Print the lines of the records from the one containing "posición y desordena la perfecta estructura" through the one containing "el sitio y el orden, además de aportar un", inclusive, reproducing them verbatim.

::: RECORDS FOR THE EXERCISE :::

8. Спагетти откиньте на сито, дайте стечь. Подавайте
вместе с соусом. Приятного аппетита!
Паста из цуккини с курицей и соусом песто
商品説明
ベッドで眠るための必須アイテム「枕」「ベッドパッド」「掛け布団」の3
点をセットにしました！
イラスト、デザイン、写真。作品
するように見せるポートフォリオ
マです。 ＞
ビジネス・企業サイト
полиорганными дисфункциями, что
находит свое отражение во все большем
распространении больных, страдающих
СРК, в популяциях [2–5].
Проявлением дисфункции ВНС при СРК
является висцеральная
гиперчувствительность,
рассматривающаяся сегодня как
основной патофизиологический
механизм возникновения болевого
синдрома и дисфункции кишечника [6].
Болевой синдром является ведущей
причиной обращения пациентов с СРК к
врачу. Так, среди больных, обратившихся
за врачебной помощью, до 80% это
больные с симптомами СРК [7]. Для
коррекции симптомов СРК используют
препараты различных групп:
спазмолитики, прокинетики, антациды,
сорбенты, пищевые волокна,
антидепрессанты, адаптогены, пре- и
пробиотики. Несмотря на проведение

:::
::: RECORDS FOR THE EXERCISE :::

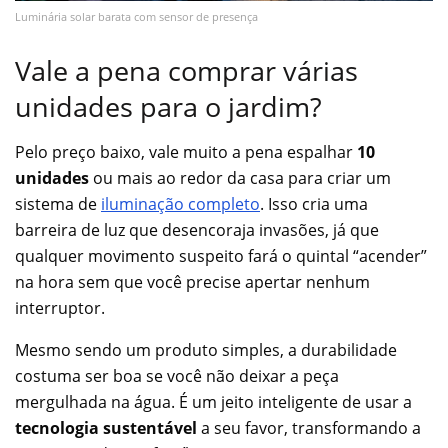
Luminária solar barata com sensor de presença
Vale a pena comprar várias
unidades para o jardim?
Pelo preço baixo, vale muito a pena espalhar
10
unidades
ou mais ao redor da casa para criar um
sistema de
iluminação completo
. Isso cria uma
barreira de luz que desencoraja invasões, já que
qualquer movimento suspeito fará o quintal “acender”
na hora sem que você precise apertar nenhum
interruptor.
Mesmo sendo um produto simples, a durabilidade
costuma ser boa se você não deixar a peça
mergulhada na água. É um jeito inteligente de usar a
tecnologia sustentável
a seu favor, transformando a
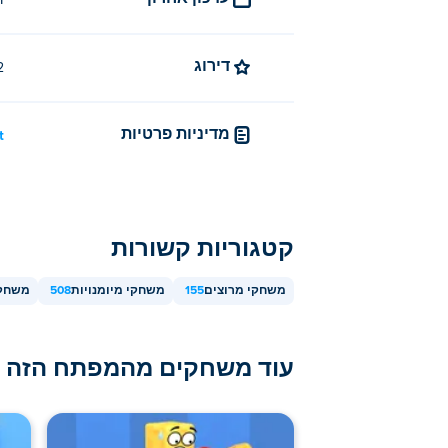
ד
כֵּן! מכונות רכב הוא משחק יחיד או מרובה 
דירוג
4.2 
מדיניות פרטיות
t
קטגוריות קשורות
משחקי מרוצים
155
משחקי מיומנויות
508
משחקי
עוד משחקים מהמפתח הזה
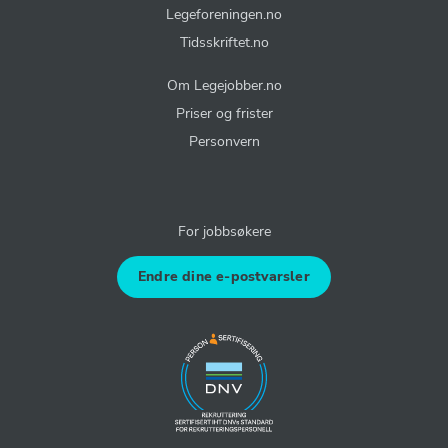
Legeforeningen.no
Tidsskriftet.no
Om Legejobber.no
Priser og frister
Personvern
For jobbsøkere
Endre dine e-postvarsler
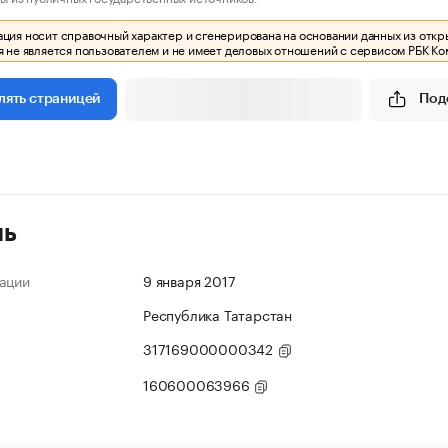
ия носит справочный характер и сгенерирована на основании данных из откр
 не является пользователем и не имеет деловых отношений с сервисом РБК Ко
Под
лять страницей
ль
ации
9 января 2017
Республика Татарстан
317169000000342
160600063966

:::
::: RECORDS FOR THE EXERCISE :::

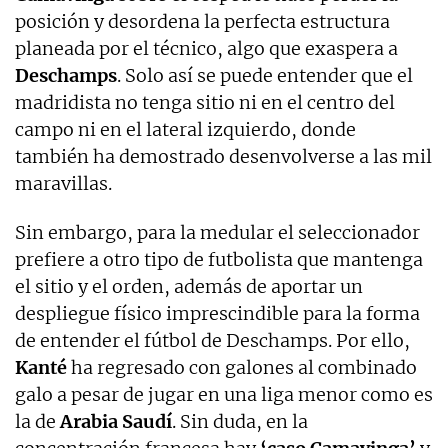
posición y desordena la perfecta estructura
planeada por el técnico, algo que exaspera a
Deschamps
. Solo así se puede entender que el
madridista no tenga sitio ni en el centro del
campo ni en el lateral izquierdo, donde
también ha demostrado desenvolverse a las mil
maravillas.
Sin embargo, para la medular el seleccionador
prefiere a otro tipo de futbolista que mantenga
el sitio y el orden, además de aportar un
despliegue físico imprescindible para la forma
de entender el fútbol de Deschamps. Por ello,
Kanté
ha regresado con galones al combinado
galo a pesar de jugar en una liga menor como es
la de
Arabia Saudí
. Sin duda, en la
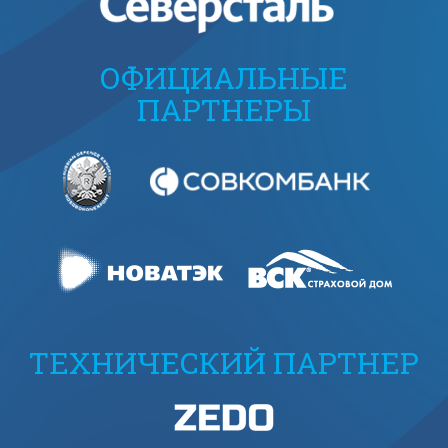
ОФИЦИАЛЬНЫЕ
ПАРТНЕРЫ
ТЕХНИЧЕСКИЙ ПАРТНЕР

:::

EXERCISE OUTPUT
posición y desordena la perfecta estructura
planeada por el técnico, algo que exaspera a
Deschamps
. Solo así se puede entender que el
madridista no tenga sitio ni en el centro del
campo ni en el lateral izquierdo, donde
también ha demostrado desenvolverse a las mil
maravillas.
Sin embargo, para la medular el seleccionador
prefiere a otro tipo de futbolista que mantenga
el sitio y el orden, además de aportar un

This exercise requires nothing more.